[[ INPUT, beginning ]]

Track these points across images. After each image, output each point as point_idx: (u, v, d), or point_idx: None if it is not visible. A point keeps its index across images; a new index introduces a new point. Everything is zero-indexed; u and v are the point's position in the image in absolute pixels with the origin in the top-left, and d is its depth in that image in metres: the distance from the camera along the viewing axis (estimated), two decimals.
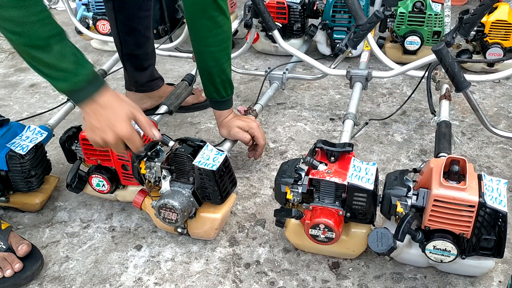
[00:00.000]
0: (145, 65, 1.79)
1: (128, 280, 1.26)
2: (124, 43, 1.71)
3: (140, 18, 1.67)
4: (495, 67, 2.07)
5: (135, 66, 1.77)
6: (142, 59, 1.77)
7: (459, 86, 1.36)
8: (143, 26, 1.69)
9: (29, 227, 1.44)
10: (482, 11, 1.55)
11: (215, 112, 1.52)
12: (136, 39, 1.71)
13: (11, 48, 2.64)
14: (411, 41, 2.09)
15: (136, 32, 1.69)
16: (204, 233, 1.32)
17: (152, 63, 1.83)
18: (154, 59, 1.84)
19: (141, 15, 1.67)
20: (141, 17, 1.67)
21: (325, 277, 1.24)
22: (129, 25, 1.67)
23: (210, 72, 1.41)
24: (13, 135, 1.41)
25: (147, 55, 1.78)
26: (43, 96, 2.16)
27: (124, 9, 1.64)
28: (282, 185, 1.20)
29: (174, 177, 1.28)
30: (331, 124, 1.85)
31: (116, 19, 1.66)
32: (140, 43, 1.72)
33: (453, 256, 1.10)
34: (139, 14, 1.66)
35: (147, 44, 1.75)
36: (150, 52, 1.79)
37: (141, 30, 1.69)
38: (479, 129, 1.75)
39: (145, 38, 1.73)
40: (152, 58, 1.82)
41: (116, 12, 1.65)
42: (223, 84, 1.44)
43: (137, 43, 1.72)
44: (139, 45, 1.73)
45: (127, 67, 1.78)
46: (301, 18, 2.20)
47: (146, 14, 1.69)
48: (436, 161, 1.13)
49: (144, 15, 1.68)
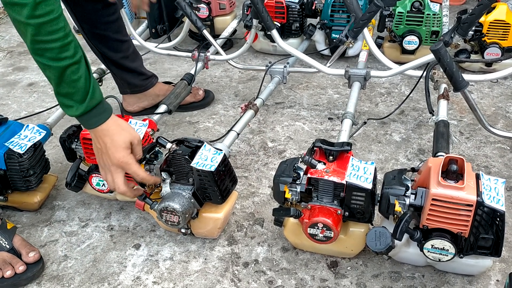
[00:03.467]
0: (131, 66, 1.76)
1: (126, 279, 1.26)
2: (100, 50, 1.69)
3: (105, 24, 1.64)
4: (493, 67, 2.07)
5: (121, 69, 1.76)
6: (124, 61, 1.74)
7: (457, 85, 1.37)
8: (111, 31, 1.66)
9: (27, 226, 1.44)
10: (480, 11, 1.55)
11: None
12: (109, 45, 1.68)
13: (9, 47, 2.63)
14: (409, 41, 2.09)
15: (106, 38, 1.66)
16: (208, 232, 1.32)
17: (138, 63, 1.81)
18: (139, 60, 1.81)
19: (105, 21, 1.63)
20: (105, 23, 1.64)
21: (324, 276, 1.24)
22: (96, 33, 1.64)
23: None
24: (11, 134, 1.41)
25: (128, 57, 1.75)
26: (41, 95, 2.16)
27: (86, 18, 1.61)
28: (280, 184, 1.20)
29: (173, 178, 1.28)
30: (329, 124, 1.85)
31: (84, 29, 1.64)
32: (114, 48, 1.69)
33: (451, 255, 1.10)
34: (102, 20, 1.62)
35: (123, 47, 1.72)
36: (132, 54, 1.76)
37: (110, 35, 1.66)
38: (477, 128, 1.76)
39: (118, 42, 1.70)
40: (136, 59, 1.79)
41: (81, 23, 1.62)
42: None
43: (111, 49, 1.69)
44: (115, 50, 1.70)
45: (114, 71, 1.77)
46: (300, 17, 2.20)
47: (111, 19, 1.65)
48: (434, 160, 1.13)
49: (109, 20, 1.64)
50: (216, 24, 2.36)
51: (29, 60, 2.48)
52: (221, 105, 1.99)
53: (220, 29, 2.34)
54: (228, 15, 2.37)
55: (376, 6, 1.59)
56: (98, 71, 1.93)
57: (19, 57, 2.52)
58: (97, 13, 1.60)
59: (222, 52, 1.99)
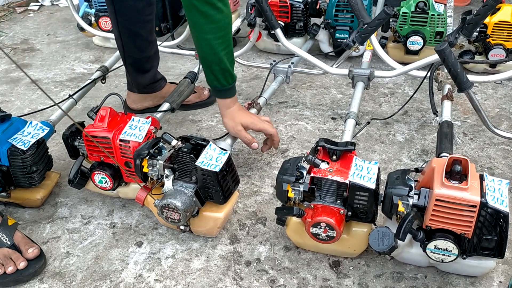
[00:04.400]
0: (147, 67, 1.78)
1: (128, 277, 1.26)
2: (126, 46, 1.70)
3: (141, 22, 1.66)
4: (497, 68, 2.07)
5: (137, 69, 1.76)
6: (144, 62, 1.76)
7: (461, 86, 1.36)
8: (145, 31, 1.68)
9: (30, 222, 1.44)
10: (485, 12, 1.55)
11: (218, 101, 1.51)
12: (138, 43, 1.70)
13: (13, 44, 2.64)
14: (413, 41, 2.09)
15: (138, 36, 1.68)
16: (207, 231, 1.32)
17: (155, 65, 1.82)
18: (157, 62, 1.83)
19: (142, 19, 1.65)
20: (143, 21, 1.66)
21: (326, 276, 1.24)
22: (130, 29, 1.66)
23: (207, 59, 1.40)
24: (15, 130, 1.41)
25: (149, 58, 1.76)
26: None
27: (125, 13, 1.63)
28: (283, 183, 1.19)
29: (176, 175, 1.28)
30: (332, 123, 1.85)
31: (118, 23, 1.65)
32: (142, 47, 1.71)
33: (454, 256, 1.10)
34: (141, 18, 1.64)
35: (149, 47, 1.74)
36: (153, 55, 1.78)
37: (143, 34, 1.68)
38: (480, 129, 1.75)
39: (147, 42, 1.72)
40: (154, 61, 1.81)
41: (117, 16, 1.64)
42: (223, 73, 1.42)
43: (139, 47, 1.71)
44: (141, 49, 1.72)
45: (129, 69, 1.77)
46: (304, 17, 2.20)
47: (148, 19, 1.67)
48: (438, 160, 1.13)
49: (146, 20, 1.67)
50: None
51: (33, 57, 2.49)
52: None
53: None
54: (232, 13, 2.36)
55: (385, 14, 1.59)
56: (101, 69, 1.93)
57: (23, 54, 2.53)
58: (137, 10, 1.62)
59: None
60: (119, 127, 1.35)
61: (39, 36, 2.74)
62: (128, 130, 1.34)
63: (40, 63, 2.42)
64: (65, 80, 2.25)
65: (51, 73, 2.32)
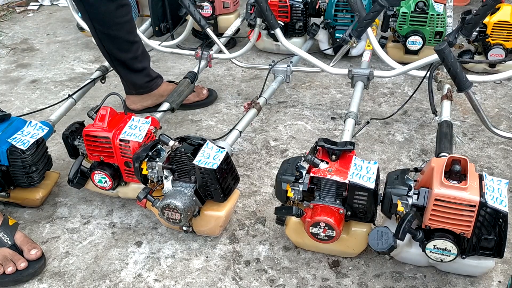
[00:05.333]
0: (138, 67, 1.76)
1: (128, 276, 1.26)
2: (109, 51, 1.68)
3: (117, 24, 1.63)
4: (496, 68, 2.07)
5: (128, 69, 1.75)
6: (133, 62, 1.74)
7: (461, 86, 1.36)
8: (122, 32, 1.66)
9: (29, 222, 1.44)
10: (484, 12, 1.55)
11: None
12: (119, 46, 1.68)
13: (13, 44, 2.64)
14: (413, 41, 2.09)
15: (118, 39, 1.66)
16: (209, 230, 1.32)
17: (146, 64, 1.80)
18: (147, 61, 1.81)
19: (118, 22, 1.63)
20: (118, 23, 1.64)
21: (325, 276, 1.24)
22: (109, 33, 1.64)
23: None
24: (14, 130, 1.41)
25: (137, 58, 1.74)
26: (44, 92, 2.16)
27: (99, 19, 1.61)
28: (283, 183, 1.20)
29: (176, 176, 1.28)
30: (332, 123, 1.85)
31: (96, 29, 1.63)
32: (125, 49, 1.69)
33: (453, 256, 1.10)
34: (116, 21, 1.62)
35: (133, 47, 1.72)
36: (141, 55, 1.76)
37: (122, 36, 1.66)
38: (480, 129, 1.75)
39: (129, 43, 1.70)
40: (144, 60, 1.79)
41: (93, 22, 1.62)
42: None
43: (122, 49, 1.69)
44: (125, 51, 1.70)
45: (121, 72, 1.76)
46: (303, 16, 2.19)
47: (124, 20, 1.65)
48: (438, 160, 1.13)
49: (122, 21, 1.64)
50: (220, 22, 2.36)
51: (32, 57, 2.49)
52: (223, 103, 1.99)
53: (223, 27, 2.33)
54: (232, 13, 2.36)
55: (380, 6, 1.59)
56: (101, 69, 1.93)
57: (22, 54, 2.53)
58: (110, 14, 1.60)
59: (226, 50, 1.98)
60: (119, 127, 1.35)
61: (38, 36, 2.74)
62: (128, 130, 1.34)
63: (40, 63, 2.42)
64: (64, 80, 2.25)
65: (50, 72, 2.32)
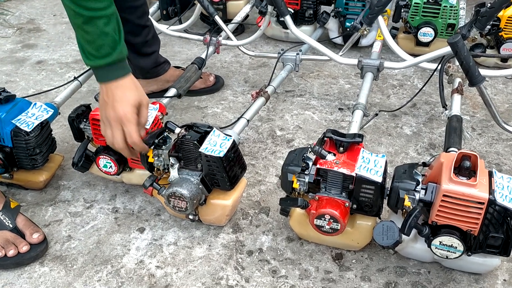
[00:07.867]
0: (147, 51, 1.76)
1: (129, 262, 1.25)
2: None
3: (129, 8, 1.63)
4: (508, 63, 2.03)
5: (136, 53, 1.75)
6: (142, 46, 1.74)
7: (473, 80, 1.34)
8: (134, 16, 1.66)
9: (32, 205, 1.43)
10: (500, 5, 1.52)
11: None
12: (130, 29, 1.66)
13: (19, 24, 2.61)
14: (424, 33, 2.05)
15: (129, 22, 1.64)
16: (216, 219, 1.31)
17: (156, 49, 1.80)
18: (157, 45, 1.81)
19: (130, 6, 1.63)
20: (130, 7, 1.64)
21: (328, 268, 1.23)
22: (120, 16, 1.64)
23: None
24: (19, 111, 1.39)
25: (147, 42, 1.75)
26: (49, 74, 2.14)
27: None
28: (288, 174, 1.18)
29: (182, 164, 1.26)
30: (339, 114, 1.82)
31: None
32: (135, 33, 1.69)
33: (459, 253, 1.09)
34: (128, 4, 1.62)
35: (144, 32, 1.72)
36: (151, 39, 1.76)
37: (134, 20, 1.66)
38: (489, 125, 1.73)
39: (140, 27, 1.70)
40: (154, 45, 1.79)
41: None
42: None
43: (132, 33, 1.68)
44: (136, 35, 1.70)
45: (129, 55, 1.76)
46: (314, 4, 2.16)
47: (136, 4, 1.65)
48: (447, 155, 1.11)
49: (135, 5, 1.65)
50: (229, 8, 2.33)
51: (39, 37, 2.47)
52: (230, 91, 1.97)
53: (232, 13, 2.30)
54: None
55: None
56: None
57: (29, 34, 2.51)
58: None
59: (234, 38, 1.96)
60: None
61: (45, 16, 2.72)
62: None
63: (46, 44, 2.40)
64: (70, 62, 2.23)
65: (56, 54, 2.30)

[[ INPUT, end ]]

## PROBLEM TO WORK ON
In the listing above, locate the line containing "26: (43, 96, 2.16)" and the line containing "39: (145, 38, 1.73)". Transcribe those two lines and everything between them, exactly as written.

## RESULT FOR THIS EXERCISE
26: (43, 96, 2.16)
27: (124, 9, 1.64)
28: (282, 185, 1.20)
29: (174, 177, 1.28)
30: (331, 124, 1.85)
31: (116, 19, 1.66)
32: (140, 43, 1.72)
33: (453, 256, 1.10)
34: (139, 14, 1.66)
35: (147, 44, 1.75)
36: (150, 52, 1.79)
37: (141, 30, 1.69)
38: (479, 129, 1.75)
39: (145, 38, 1.73)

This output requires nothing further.